When my husband, after contracting prostate cancer (that went unknown and untreated for several years) up and left me and his friends to live in Aspen, divorce, and see himself, in his vision, reborn like Botticelli’s Venus on the Half Shell, everyone commiserated with me—“Oh, poor Barbara.” That is, everyone except Brooke, who invited me to a “just us two” lunch. “I wanted to see you,” she said, “to tell you that you are the luckiest person in the world, you’ve avoided all the nurses around the clock, the bed pans, the isolation, the misery. I know, I watched Vincent die. Now you can walk away with your head held high and go about your life.” I held that thought close to me in the next two years before he died.
At that point, Brooke left the room, returning shortly with a very small sparkling Judith Leiber modiliére, and handed it to me. “Every time you start feeling sorry for yourself,” she said, “just look at this absolutely ridiculous frog and it will make you smile.” It does.
Some said Brooke was vain. She altered the age on her passport into her eighties. At her 90th-birthday party, my attractive male friend became the object of her attention. Later he commented, “What a seductress she is. I would have carried it further, but I was afraid she’d break.”
Finally, came the dark days. “I think I’m going gaga,” she told me. Then a lunch where she repeated, “My mother told me never get above yourself, Brooke,” several times. Or a rainy day when Catherine Dunne came running up to me at the New York Public Library and said Brooke had left the building, not in her car, but walking and no one knew where she was. I drove around until I found her and said I’d like to give her a lift. “How dear,” she replied and came into the car. David Rockefeller escorted her out of her 100th-birthday party early (before the elaborate dessert) presumably assuming that it all was too much for her. Or the terrible day when she asked me, “Are you Barbara Goldsmith or Barbara Walters? It’s very hard to remember.” The days grew worse: the broken hip, the six weeks in the hospital. The beloved dog who bit off the tip of her finger. The seminal moment when her son, Tony Marshall, fired her beloved butler, Christopher Ely, and the scandal she would have done anything to avert.
Brooke Astor had lived for more than a century—a century marked by progress and strife. She told me that she was about to sponsor a Modern Library edition of The Education of Henry Adams, a book published privately for his friends in 1907 and publicly after his death in 1918. “Why did you choose that of all books?” I asked her. “Oh,” she replied, “because I knew him. He was a friend of my parents and came to my 12th-birthday party.” Brooke remembered the sinking of the Titanic. She was 10 at the time. And she lived all the way through September 11, 2001, when she called her dearest Annette de la Renta (“She’s like a daughter to me”) to express her anguish.

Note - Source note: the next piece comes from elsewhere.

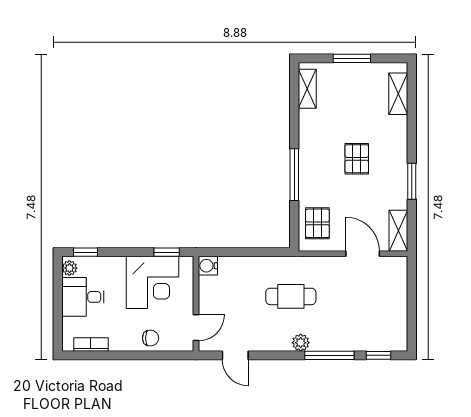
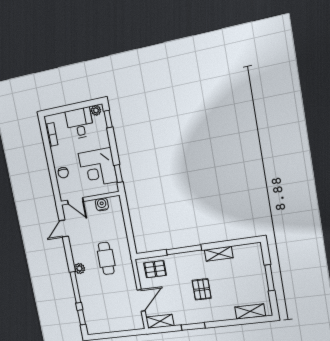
shelving: (307, 89) -> (219, 254), moved
pallet: (357, 159) -> (202, 289), turned 90
water cooler: (208, 266) -> (102, 204), moved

Although the press wrote that the auction raised nearly $19 million for Astor’s favorite charities, $10 million over the estimate, I thought, seeing that only three of the pieces accounted for $4 million, that the prices were good but not spectacular.
In the last session, Brooke’s jewelry was auctioned off. I was sure that, if nothing else, her jewelry, especially her famed emerald necklace, would bring iconic prices. There was an exciting moment when the emerald ring Vincent had given her in lieu of an engagement ring estimated at $100,000 to $150,000 went for $1.2 million in a mano-a-mano between a couple in the audience and a phone bidder.
The auction’s last session was now running an hour and a half late, well into the Jewish holiest of holidays, Yom Kippur. Some people were leaving the bidding room when Brooke’s fabled emerald necklace came under the hammer. It was estimated at $250,000 to $350,000 (less than the worth, a Sotheby’s expert told me, of the 27 emeralds alone). Vincent Astor and Brooke had selected every gem. It was his last gift to her. The necklace sold for $686,500. It was a good, but hardly iconic, price. Personally, I don’t want to see anyone wearing that necklace. For me, it belongs to Mrs. Astor forever.